Exercise » Your task is to repeat the lines below exactly, excluding any pictures they contain.

*** Study material ***

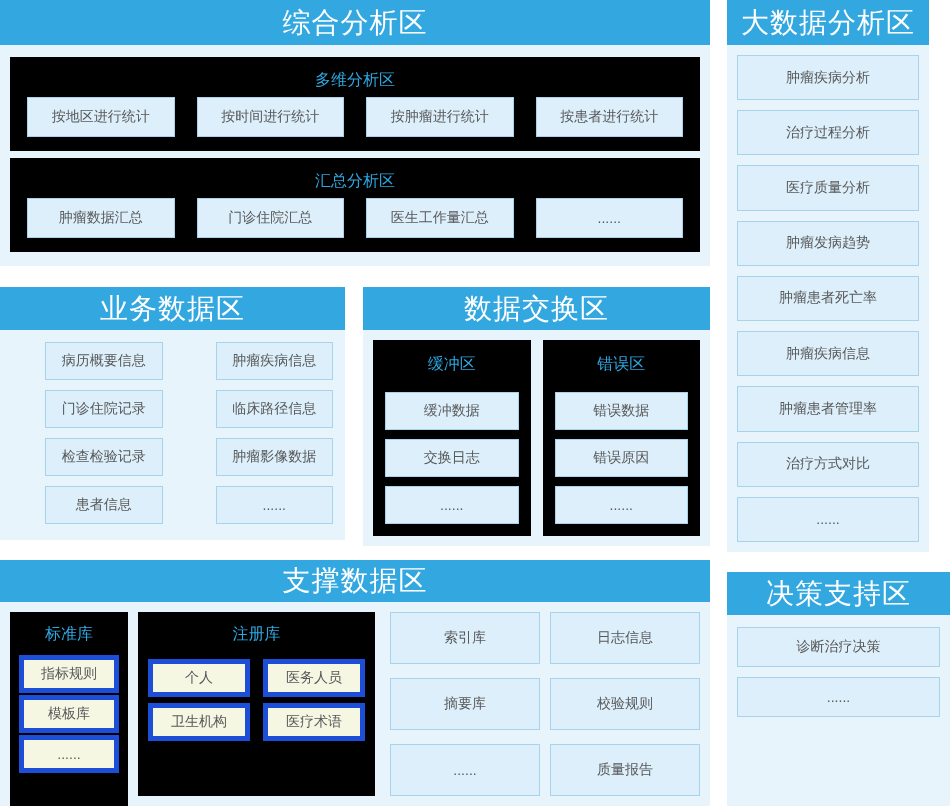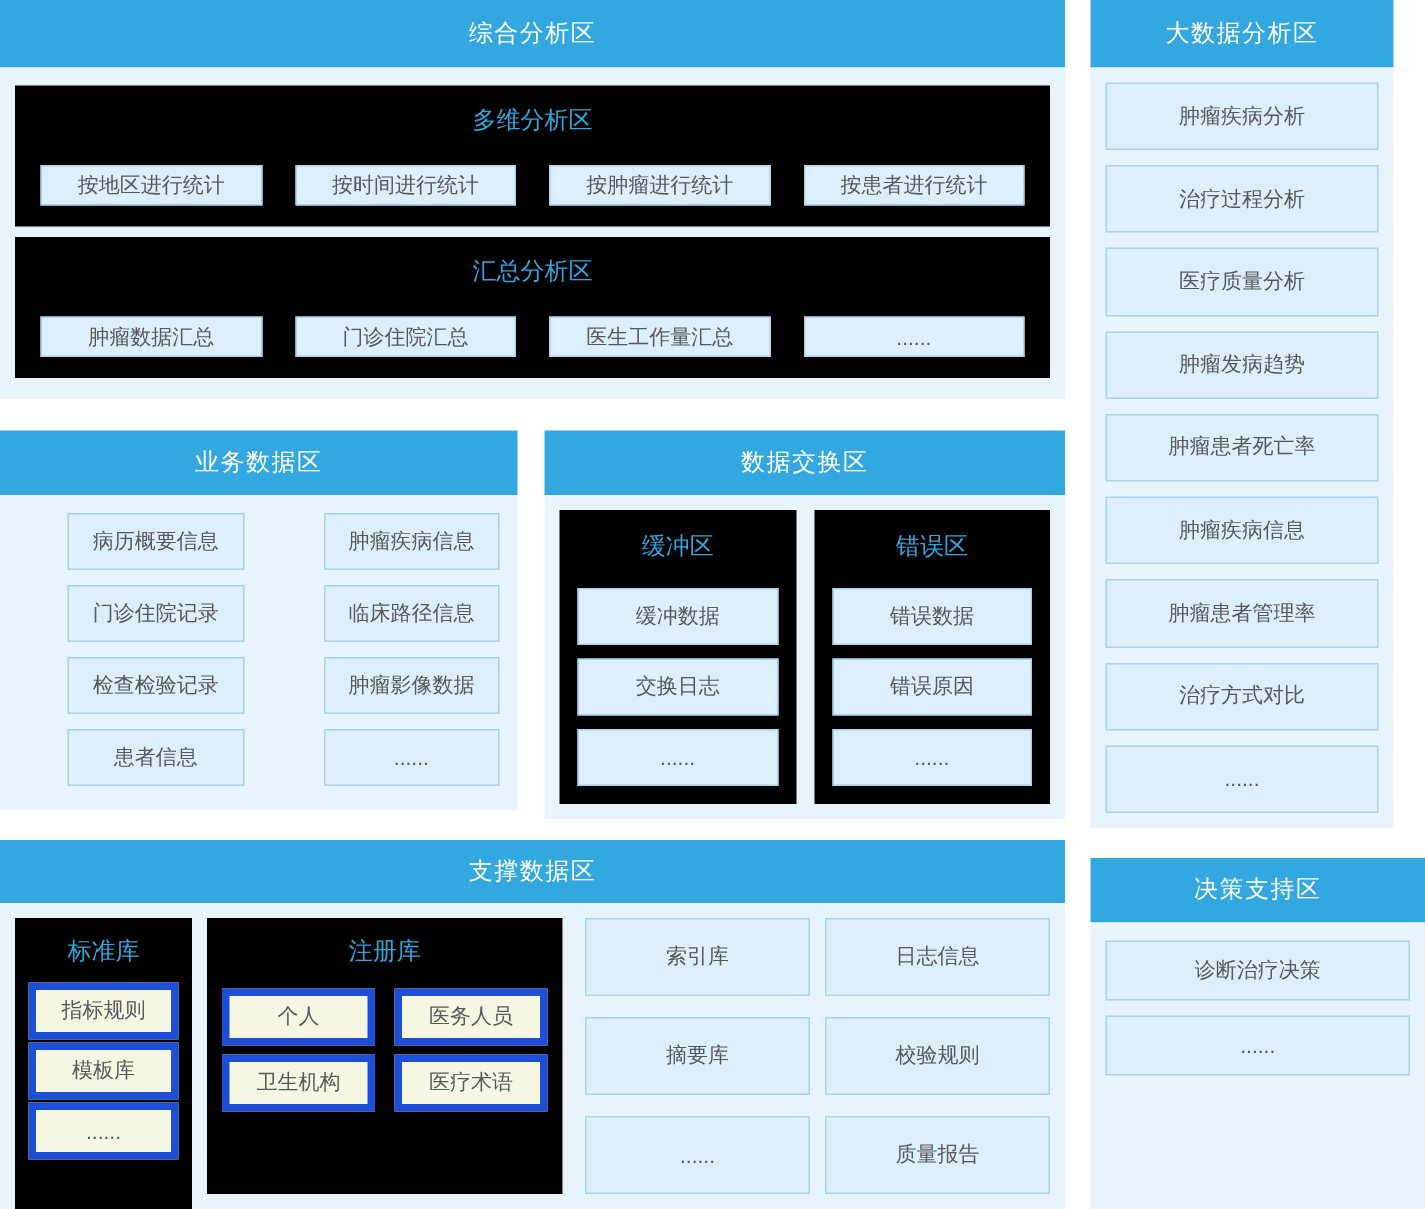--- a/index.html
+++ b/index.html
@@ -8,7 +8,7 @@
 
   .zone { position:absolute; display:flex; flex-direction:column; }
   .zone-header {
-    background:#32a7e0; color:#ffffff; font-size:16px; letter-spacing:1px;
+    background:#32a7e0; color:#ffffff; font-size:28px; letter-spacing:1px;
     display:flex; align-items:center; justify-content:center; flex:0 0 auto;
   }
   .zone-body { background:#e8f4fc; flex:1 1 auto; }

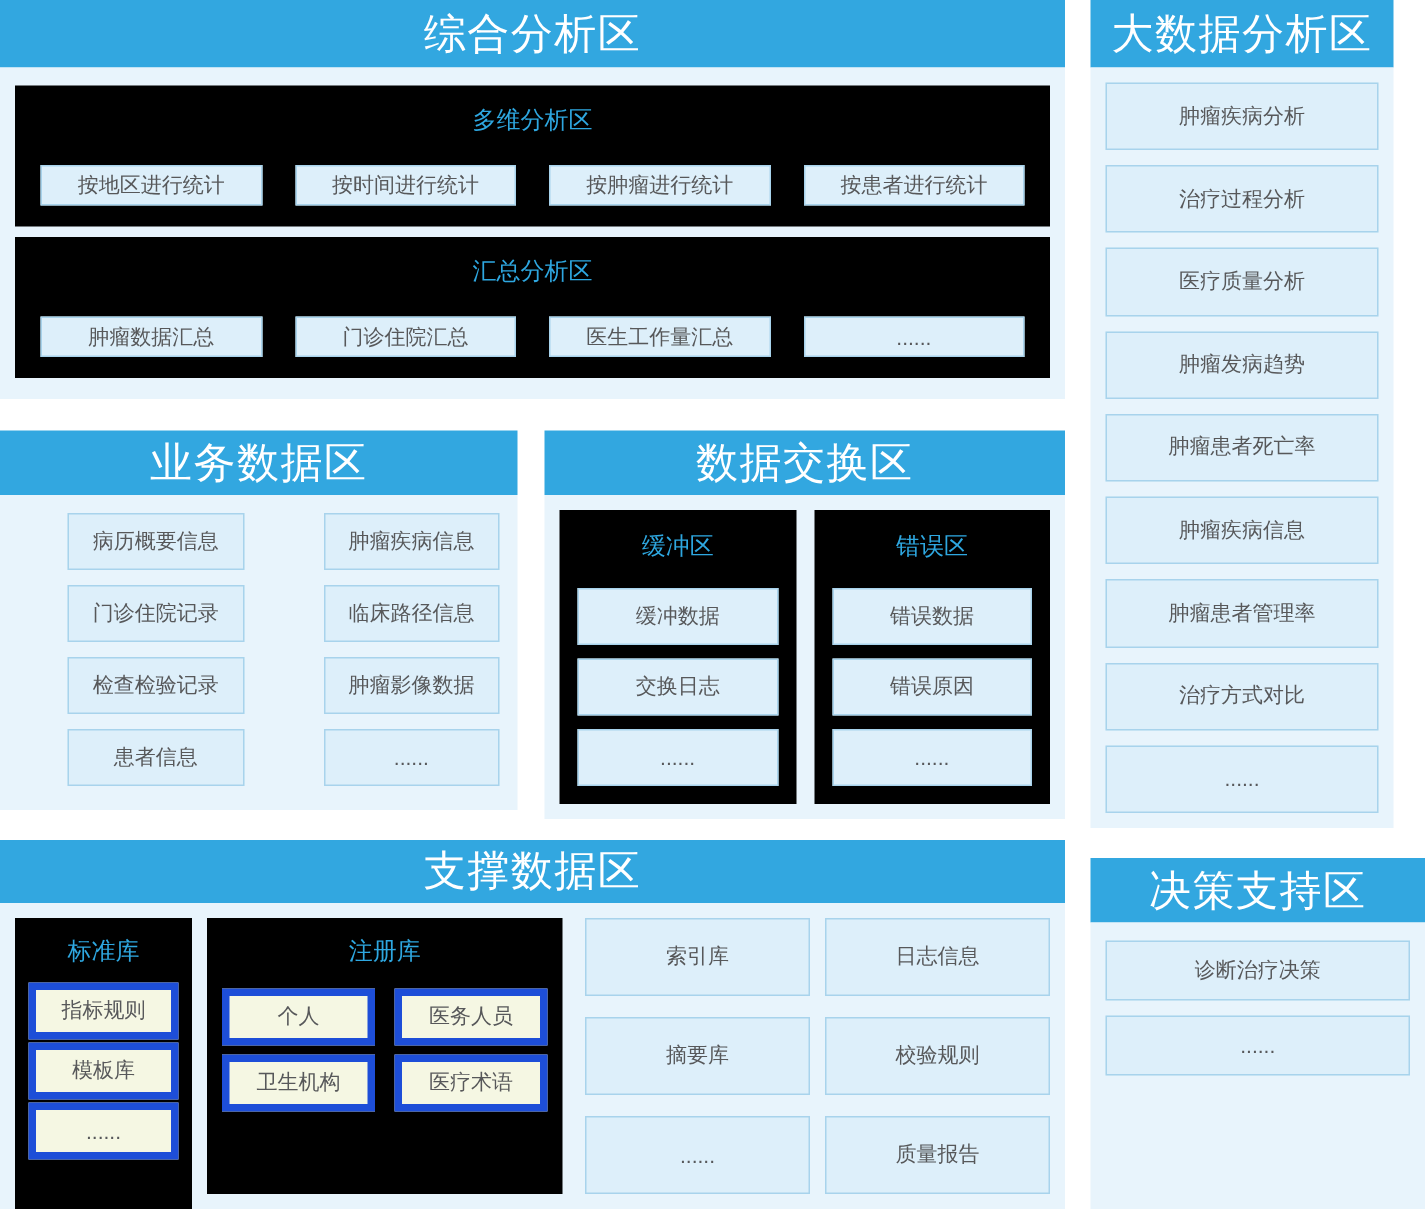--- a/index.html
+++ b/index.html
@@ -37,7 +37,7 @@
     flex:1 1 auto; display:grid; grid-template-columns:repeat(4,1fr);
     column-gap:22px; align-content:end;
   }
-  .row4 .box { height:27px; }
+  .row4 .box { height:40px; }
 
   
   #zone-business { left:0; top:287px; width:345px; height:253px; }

*** End of Study material ***

Result »
--- a/index.html
+++ b/index.html
@@ -8,7 +8,7 @@
 
   .zone { position:absolute; display:flex; flex-direction:column; }
   .zone-header {
-    background:#32a7e0; color:#ffffff; font-size:16px; letter-spacing:1px;
+    background:#32a7e0; color:#ffffff; font-size:28px; letter-spacing:1px;
     display:flex; align-items:center; justify-content:center; flex:0 0 auto;
   }
   .zone-body { background:#e8f4fc; flex:1 1 auto; }

--- a/index.html
+++ b/index.html
@@ -37,7 +37,7 @@
     flex:1 1 auto; display:grid; grid-template-columns:repeat(4,1fr);
     column-gap:22px; align-content:end;
   }
-  .row4 .box { height:27px; }
+  .row4 .box { height:40px; }
 
   
   #zone-business { left:0; top:287px; width:345px; height:253px; }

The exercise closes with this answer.